Exercise A
Translate this sentence from the book reviews into Spanish: "It is a good (not great), readable, sentimental novel."

[[ Page extract open ]]

Monday, May 30, 2011

Pulse by Julian Barnes

Pulse, by Julian Barnes, is a collection of 14 short stories about "longing and loss, [and] friendship and love".  Barnes is a quintessential British writer who has been short-listed for the Man Booker prize three times. 

This collection of short stories starts with a terrific opener, "East Wind", in which an Englishman courts a Eastern European waitress and tries to uncover the root of her unusual behavior.  Suddenly, the Englishman and the reader are jarred with the waitress's story.  Four of the stories, entitled "At Phil and Joanna's", form a single narrative in parts.  It is essentially a drunken conversation among four friends ranging from sex to politics (very left wing) to loss.  One story, "Sleeping with John Updike" is a funny (and sad) story about the relationship between two female writers who did not quite make it to the top of the literary world.  Two of the stories are set a few centuries ago.  A few of the stories read more like essays than short stories.

Barnes captures conversation beautifully.  For example, the "At Phil and Joanna's" cycle of stories is just a long conversation between four characters.  There are few indications of who is actually speaking but it feels very real.  While the writing was magnificent, the point of that cycle of stories was lost on me.

Some of the stories were simply amazing.  Others, such as Phil and Joanna's and one or two of the essays, were well written but didn't capture me.  Based on the reviews I've read of his other works, this is not his strongest book.  Barnes is obviously an excellent writer but this is not his finest piece.  If you want to give him a try, I would start with one of his Man Booker finalists: Flaubert's Parrot, England, England or Arthur & George (a fictional story about Sherlock Holmes' creator).  The last one is on my "to be read" list.

The Paris Review interview with Barnes here.

Barnes talking about how the business of publicity for writers works.

Monday, May 16, 2011

22 Britannia Road by Amanda Hodgkinson

22 Britannia Road, by Amanda Hodgkinson, is a first novel about the struggle of two-Polish ex-patriots readjusting to life after WWII in England.  In this ambitious novel, Janusz, Silvana and their son Aurek are split up during the war while Janusz goes to fight and Silvana and Aurek try to survive.  It is a good (not great), readable, sentimental novel. 

The novel proceeds with three story lines -- Janusz's experience fighting against the Nazis; Silvana's struggle to take care of her infant; and their attempt to reconstruct a family and rebuild a life in England after the war.   At the outset, Janusz goes to battle and ends up joining the English military.  He has difficult war experiences.  Silvana and Aurek flee Warsaw and survive in the forests and on the benevolence of peasants.  When the family is reunited in England after the war, Aurek, who grew up in the forest, must learn to cope in civilization (a slight hint of Room by Emma Donaghue here).  Silvana, who is fiercely protective of her son, must rebuild a relationship with her husband across the chasm of horrific experiences and choices they each have made.

[[ Page extract closed ]]

Exercise B
Reproduce verbatim the two entries below, the thermometer reading and the beaker reading, and omit the pictures.

[[ The data open ]]

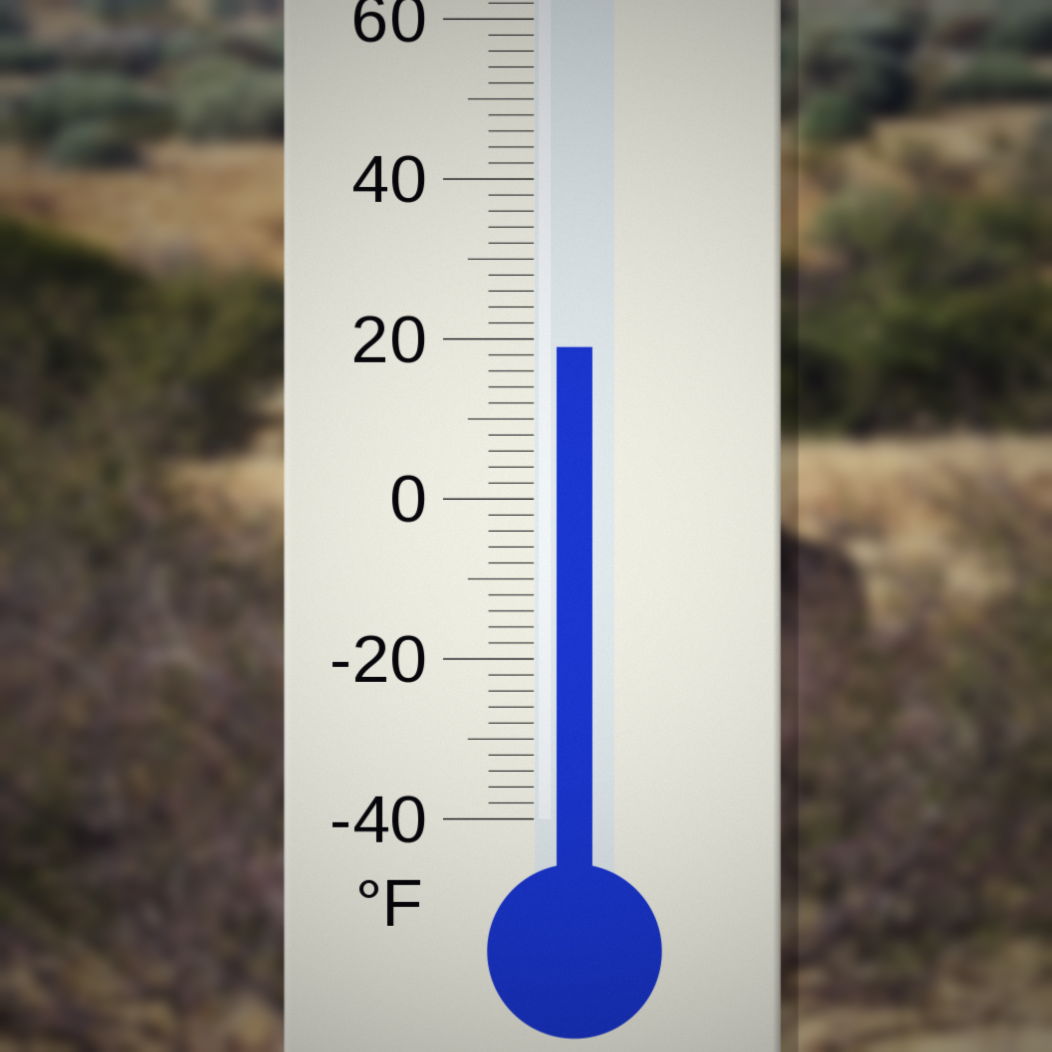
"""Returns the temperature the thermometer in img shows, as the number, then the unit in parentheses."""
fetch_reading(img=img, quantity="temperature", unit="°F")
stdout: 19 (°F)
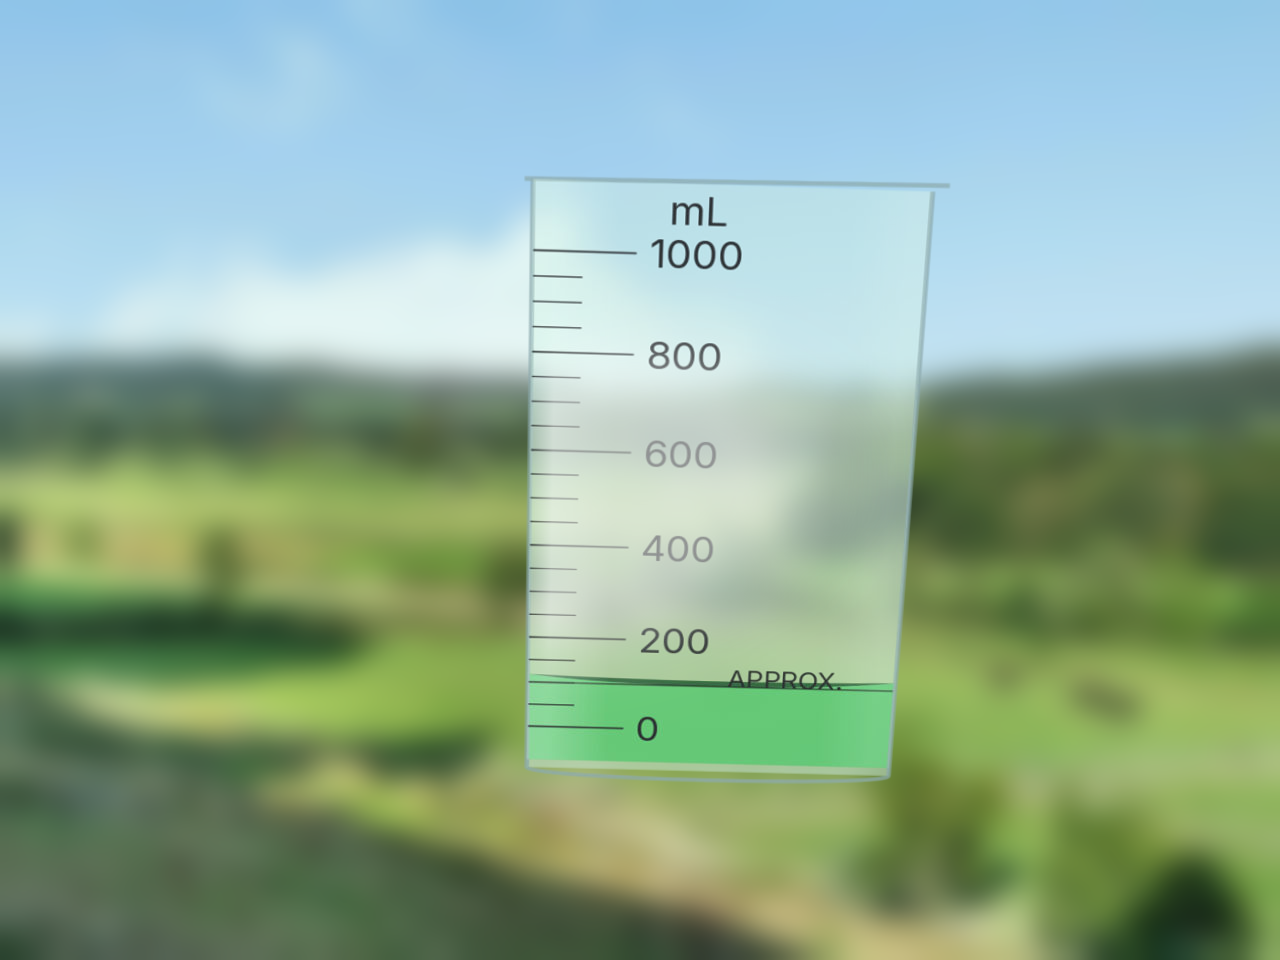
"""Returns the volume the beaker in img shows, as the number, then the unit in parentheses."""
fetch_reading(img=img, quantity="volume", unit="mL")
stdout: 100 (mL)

[[ The data closed ]]

Response box A
Es una novela buena (no excelente), fácil de leer y sentimental.

Response box B
"""Returns the temperature the thermometer in img shows, as the number, then the unit in parentheses."""
fetch_reading(img=img, quantity="temperature", unit="°F")
stdout: 19 (°F)
"""Returns the volume the beaker in img shows, as the number, then the unit in parentheses."""
fetch_reading(img=img, quantity="volume", unit="mL")
stdout: 100 (mL)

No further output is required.